WHAT YOU HAVE TO DO:
Scan the entries for the word "toaster". Every line that has it should be copied.

Dataset excerpts:

⁂

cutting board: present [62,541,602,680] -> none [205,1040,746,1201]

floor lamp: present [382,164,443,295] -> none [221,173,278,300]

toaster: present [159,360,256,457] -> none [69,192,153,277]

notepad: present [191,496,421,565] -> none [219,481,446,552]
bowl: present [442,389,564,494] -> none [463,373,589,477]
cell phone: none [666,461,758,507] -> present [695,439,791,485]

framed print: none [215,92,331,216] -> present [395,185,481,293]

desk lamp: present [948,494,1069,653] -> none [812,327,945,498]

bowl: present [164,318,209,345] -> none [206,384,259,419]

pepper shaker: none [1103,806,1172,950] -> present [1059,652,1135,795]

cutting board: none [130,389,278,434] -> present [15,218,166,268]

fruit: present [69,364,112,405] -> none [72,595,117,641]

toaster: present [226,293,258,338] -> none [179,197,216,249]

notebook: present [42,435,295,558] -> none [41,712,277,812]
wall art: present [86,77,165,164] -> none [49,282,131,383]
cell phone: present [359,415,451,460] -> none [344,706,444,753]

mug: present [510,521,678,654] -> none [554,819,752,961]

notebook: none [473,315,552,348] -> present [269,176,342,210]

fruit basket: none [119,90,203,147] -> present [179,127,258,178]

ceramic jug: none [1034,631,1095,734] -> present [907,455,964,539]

⁂

ANSWER BOX:
toaster: present [159,360,256,457] -> none [69,192,153,277]
toaster: present [226,293,258,338] -> none [179,197,216,249]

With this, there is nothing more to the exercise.